→ Task details:
Restate all entries exactly. Skip the images.

── Raw data

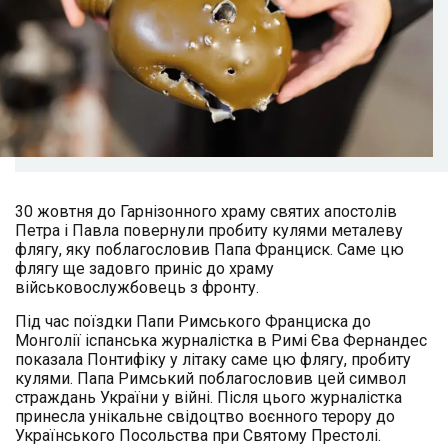
30 жовтня до Гарнізонного храму святих апостолів
Петра і Павла повернули пробиту кулями металеву
флягу, яку поблагословив Папа Франциск. Саме цю
флягу ще задовго приніс до храму
військовослужбовець з фронту.
Під час поїздки Папи Римського Франциска до
Монголії іспанська журналістка в Римі Єва Фернандес
показала Понтифіку у літаку саме цю флягу, пробиту
кулями. Папа Римський поблагословив цей символ
страждань України у війні. Після цього журналістка
принесла унікальне свідоцтво воєнного терору до
Українського Посольства при Святому Престолі.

────

→ Written response:
30 жовтня до Гарнізонного храму святих апостолів
Петра і Павла повернули пробиту кулями металеву
флягу, яку поблагословив Папа Франциск. Саме цю
флягу ще задовго приніс до храму
військовослужбовець з фронту.
Під час поїздки Папи Римського Франциска до
Монголії іспанська журналістка в Римі Єва Фернандес
показала Понтифіку у літаку саме цю флягу, пробиту
кулями. Папа Римський поблагословив цей символ
страждань України у війні. Після цього журналістка
принесла унікальне свідоцтво воєнного терору до
Українського Посольства при Святому Престолі.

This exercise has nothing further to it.